We have written about CBDC in earlier articles and we know that some 87 countries are trying to get this type of digital currency. Now comes information from the European Central Bank (ECB), which is gathering feedback from Europeans on its initiatives to explore the potential benefits and negatives of a digital euro. It has already received more than 14,100 responses and in most cases, they are critical and negative.
The biggest problem is privacy
Europeans are primarily concerned about the loss of privacy and even describe the future CBDC euro as a “slavecoin” or a currency for slaves in some responses.
Undoubtedly, the most problematic issue about CBDC is the issue of privacy. EU citizens are concerned that the central bank may have absolute control over their financial balances in the existence of such a currency and ultimately, due to the programmability of such money, may even be able to determine what it can be used for or under what conditions.
Critics of CBDCs point out that such features may open up room in the future for specifying exactly what the money is to be used for, or within what timeframe. In other words, CBDCs may have limited validity, for example, or may be defined in such a way that they cannot be used to buy certain goods.
According to a previous public consultation conducted in 2021, an overwhelming majority of Europeans identified privacy as the most important feature that a future digital currency must have if it is eventually created.

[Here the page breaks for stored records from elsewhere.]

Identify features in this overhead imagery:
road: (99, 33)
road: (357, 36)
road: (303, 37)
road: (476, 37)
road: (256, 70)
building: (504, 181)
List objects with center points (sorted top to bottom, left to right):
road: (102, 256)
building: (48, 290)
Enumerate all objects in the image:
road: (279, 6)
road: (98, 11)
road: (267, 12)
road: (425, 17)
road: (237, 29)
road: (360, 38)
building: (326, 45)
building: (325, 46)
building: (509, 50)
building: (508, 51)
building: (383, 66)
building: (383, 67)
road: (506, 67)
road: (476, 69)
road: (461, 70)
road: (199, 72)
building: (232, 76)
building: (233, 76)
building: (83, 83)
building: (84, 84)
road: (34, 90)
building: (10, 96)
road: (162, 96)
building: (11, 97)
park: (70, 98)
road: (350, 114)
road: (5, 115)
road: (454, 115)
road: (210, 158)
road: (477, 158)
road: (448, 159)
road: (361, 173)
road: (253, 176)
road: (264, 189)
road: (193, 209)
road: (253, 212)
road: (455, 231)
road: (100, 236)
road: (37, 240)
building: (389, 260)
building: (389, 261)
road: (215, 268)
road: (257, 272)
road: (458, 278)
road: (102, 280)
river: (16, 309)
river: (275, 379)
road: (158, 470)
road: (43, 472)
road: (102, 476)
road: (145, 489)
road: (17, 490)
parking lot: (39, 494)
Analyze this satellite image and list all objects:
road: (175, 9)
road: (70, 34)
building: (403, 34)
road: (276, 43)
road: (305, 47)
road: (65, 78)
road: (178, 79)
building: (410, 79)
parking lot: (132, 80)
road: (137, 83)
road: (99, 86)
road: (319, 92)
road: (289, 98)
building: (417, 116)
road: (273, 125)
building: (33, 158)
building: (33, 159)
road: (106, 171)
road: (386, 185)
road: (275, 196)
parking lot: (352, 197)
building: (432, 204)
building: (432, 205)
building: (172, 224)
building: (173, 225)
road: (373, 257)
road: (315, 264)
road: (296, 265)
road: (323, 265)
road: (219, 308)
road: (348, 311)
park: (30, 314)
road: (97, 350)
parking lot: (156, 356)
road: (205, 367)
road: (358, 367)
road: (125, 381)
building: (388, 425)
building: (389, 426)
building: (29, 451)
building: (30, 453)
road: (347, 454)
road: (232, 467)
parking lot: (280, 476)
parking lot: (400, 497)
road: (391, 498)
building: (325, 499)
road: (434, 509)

It is clear from the European Central Bank’s initiatives that it, like other central banks (China’s PbOC, the US Fed, the Bank of India, the Bank of Russia), is moving towards the creation of CBDC in one way or another, although citizens’ concerns about privacy are perfectly understandable. According to the European Commission’s finance chief Mairead McGuiness, the prototype of a European CBDC could be ready sometime in late 2023.